__Your goal__
Would you retype every entry that follows without altering a word?

__Input data__

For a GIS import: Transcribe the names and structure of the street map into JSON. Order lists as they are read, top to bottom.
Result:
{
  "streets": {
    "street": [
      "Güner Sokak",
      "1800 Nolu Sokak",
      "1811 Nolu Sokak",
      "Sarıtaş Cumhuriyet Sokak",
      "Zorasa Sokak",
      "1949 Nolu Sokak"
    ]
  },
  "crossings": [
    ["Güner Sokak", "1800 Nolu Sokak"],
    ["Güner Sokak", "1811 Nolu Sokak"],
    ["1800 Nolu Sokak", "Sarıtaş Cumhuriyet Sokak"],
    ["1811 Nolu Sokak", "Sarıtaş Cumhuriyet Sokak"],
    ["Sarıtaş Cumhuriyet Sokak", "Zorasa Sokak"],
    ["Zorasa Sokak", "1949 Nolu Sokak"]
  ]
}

__Reply to the exercise__
For a GIS import: Transcribe the names and structure of the street map into JSON. Order lists as they are read, top to bottom.
Result:
{
  "streets": {
    "street": [
      "Güner Sokak",
      "1800 Nolu Sokak",
      "1811 Nolu Sokak",
      "Sarıtaş Cumhuriyet Sokak",
      "Zorasa Sokak",
      "1949 Nolu Sokak"
    ]
  },
  "crossings": [
    ["Güner Sokak", "1800 Nolu Sokak"],
    ["Güner Sokak", "1811 Nolu Sokak"],
    ["1800 Nolu Sokak", "Sarıtaş Cumhuriyet Sokak"],
    ["1811 Nolu Sokak", "Sarıtaş Cumhuriyet Sokak"],
    ["Sarıtaş Cumhuriyet Sokak", "Zorasa Sokak"],
    ["Zorasa Sokak", "1949 Nolu Sokak"]
  ]
}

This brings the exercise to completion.